E’ sabato mattina, e sto facendo colazione.
Indosso un paio di jeans troppo larghi, che mai metterei per uscire, e una felpa gigantesca che addosso a me sembra una coperta.
Intorno a me, un disastro: la casa è disordinata, ci sono vestiti appoggiati agli schienali delle sedie, il piano della cucina è pieno di cibi e utensili ammonticchiati.
Ma chi è questa che abita in casa mia? Io non sono così! Io sono tutta precisina pulitina ordinatina, la mia casa è stata sempre ragionevolmente presentabile, ma soprattutto io sono una donna-con-la-gonna: mai insaccata in vestiti orrendi, mai in tuta, mai in pigiama, mai in ciabatte, nemmeno quando sono in casa da sola, semplicemente perché sono abituata a piacermi.

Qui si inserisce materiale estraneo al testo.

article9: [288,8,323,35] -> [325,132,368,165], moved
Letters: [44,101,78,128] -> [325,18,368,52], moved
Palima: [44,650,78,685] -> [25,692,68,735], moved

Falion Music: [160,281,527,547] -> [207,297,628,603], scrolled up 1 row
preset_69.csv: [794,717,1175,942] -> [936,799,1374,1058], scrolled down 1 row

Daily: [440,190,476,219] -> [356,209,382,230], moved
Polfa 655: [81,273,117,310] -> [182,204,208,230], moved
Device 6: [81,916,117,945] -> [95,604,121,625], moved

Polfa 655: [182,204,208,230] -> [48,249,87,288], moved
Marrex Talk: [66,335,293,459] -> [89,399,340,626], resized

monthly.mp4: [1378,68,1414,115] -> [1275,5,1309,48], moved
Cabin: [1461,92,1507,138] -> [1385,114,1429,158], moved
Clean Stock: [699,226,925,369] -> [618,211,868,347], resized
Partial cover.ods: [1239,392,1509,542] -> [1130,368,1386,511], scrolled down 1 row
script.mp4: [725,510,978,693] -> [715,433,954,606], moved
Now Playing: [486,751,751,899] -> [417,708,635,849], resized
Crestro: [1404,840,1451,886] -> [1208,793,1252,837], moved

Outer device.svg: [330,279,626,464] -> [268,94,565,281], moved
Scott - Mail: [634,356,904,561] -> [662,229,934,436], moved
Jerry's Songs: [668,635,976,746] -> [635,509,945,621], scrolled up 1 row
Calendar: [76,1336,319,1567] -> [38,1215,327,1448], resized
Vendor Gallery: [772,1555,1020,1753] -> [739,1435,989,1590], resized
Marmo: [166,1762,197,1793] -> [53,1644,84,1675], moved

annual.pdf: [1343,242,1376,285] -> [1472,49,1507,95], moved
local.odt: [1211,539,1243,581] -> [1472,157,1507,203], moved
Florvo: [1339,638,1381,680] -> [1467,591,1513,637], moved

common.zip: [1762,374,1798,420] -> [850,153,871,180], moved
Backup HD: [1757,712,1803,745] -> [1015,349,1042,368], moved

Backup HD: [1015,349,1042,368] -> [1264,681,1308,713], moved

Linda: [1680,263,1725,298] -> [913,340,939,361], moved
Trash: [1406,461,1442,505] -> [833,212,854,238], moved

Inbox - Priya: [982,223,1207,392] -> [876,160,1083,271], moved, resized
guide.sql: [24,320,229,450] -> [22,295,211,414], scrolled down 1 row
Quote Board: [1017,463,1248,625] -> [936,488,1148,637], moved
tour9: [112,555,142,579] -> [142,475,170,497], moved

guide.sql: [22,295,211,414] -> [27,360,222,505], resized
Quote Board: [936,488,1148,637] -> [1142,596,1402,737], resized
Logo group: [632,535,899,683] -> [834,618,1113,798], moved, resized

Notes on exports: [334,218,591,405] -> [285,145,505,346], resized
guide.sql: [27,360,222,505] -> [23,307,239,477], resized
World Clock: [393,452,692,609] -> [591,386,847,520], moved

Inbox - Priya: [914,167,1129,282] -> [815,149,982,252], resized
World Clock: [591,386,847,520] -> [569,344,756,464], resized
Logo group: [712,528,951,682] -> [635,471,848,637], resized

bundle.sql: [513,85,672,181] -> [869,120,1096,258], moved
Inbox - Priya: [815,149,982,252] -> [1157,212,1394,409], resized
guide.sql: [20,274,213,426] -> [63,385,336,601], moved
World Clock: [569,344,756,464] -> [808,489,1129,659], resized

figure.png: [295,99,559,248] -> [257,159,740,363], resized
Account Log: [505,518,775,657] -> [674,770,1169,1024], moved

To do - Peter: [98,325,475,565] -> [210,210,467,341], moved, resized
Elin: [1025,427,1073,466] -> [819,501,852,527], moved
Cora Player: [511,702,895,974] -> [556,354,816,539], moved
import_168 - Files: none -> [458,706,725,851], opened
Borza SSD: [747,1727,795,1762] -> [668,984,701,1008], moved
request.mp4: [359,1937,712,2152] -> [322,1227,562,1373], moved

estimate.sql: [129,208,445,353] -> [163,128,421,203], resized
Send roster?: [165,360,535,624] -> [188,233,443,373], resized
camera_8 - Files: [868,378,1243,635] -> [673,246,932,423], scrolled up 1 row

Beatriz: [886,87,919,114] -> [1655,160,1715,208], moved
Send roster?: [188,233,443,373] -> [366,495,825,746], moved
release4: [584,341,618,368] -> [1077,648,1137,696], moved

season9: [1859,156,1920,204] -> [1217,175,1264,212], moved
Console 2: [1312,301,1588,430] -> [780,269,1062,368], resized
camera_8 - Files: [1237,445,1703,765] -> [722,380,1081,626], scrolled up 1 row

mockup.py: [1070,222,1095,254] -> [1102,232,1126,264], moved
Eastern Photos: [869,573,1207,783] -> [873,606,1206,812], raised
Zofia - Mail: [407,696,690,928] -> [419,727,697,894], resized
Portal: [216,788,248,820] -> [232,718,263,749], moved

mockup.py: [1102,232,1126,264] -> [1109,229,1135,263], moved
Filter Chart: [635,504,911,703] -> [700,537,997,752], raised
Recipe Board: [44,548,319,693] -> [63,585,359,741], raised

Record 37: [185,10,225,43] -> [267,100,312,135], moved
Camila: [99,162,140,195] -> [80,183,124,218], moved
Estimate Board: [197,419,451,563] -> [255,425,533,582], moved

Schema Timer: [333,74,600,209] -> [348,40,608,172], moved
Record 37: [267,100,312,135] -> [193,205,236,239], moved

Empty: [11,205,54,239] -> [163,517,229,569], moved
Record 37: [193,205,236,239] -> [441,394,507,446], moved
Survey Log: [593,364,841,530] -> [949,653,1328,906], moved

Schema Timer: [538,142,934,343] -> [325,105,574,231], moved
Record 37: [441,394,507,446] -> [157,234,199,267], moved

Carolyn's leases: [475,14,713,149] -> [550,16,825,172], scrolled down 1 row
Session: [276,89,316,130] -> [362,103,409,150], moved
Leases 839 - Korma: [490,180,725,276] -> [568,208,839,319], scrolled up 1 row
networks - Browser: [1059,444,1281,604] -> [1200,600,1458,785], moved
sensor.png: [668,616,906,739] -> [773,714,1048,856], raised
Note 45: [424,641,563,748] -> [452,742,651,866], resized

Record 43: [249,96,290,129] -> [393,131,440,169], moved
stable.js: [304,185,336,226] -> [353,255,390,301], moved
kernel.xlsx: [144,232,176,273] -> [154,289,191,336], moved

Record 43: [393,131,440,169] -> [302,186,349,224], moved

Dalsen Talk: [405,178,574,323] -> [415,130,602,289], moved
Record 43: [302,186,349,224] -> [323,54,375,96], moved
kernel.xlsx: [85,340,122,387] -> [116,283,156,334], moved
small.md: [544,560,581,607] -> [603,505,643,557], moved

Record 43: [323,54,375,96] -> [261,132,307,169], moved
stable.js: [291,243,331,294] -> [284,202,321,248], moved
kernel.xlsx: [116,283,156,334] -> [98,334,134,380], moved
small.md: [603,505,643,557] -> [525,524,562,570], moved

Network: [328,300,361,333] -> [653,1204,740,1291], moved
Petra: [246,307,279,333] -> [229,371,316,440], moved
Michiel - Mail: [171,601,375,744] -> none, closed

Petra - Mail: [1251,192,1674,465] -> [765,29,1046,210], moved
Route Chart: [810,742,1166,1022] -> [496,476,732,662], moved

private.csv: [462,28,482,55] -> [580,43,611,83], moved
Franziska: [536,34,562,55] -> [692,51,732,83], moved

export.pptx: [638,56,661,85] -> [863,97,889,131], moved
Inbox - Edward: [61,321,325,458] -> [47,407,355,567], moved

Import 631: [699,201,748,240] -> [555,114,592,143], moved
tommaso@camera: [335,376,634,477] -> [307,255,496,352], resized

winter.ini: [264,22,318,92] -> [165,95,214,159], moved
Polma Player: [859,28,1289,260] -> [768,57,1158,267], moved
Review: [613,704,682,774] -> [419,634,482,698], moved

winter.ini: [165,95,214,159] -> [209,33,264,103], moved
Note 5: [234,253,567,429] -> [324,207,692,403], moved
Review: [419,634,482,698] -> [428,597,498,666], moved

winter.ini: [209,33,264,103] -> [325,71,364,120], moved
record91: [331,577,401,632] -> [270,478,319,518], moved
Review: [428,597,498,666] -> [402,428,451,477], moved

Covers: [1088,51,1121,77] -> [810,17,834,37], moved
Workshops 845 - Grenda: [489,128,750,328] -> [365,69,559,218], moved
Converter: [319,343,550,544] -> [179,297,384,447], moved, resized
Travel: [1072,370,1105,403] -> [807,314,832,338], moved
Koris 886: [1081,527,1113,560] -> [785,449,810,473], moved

Per giunta sto per ricevere una visita, da parte di qualcuno a cui vorrei presentarmi al meglio, eppure non ce la faccio: i tacchi sono vietati fino a nuovo ordine, non posso mettere cibi e utensili sugli scaffali né appendere i vestiti nell’armadio perché non posso alzare le braccia, non posso spostare le riviste dal pavimento perché non riesco a chinarmi, e di lavarlo, il pavimento, non se ne parla proprio.
Ancora per due settimane, secondo il medico. Due settimane durante le quali vivrò in questo stato abietto sentendomi estranea a me stessa.
Le fratture da stress sono niente, rispetto allo stress da frattura.